• _Prompt_:
Look through the records below for the line with "MÉGTÖBB NAPLÓ" and the line with "Je m'inscris à l'infolettre", then return those lines and all lines between, exactly.

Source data
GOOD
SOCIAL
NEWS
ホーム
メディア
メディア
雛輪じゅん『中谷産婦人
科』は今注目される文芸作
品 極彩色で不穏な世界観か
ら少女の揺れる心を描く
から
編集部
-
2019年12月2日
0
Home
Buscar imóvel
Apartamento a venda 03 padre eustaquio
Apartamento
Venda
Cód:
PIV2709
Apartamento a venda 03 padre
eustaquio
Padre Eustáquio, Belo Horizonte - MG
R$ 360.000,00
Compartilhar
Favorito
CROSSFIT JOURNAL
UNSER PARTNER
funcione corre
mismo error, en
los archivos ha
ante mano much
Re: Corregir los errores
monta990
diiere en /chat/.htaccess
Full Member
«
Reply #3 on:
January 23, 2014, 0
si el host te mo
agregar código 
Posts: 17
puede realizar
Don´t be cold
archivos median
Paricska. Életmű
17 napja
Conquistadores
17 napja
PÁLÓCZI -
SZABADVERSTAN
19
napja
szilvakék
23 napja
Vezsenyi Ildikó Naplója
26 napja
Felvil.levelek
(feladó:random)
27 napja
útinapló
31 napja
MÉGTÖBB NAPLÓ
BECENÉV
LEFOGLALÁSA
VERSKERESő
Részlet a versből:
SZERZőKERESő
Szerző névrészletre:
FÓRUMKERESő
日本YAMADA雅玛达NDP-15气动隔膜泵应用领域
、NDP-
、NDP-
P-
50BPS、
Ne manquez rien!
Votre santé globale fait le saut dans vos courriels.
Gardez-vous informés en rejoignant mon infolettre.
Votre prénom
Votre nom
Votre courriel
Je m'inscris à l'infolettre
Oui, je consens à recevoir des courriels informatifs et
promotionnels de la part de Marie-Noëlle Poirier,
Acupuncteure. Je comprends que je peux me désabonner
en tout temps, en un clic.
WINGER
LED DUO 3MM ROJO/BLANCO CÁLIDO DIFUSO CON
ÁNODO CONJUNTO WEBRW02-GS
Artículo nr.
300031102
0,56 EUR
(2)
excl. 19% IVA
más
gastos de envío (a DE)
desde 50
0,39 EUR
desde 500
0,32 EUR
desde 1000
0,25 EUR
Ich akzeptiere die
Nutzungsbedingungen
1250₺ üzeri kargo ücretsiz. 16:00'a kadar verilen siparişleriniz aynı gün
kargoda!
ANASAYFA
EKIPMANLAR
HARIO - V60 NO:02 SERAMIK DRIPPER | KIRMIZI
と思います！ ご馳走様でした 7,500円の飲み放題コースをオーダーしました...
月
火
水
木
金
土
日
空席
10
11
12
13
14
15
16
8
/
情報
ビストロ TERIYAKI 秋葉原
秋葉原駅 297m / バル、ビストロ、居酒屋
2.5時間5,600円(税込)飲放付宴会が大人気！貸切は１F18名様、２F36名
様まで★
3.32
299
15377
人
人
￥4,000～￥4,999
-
---
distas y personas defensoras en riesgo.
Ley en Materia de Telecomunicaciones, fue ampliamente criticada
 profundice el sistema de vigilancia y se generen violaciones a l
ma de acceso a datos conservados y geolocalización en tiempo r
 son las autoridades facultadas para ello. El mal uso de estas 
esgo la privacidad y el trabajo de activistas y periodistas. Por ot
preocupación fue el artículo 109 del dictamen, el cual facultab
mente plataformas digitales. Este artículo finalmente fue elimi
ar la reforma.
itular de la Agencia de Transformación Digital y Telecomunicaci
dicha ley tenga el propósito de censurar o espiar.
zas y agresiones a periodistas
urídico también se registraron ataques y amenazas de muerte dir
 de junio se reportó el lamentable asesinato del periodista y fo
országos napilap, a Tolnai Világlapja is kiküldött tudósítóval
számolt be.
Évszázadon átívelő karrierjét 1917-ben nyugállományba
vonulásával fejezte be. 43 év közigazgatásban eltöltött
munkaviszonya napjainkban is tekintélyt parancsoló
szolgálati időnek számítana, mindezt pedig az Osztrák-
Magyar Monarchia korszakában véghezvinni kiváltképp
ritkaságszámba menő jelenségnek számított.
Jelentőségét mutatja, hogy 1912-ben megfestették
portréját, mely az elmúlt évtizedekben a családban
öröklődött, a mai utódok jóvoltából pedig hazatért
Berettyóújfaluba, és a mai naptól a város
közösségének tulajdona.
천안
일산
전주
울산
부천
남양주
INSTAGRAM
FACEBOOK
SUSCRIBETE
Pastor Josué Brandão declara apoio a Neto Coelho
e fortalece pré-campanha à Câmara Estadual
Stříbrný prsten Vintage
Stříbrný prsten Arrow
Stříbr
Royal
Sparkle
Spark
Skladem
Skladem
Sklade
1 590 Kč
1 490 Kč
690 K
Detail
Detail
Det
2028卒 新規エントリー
--
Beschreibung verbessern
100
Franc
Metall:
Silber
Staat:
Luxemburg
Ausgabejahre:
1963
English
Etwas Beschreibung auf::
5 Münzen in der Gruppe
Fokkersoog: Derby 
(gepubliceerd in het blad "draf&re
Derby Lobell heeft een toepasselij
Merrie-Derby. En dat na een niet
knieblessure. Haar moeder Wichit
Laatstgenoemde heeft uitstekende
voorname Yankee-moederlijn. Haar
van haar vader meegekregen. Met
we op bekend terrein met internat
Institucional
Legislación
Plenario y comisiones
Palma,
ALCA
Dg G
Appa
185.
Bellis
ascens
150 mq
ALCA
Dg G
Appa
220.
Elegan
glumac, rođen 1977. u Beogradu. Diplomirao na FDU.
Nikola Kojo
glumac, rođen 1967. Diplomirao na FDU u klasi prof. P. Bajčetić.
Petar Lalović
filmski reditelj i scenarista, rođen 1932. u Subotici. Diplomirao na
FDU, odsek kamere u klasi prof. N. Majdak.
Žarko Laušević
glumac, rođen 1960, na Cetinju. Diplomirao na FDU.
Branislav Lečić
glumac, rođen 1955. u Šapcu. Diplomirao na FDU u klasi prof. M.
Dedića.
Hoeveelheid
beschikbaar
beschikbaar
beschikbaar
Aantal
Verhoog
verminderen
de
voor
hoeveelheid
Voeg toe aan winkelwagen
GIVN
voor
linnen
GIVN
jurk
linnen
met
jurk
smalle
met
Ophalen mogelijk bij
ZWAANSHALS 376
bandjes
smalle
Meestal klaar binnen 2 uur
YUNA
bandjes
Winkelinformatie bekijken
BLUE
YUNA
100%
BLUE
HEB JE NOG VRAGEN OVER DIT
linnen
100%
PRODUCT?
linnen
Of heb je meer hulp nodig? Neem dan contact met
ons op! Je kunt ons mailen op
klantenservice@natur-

• _Exercise output_:
MÉGTÖBB NAPLÓ
BECENÉV
LEFOGLALÁSA
VERSKERESő
Részlet a versből:
SZERZőKERESő
Szerző névrészletre:
FÓRUMKERESő
日本YAMADA雅玛达NDP-15气动隔膜泵应用领域
、NDP-
、NDP-
P-
50BPS、
Ne manquez rien!
Votre santé globale fait le saut dans vos courriels.
Gardez-vous informés en rejoignant mon infolettre.
Votre prénom
Votre nom
Votre courriel
Je m'inscris à l'infolettre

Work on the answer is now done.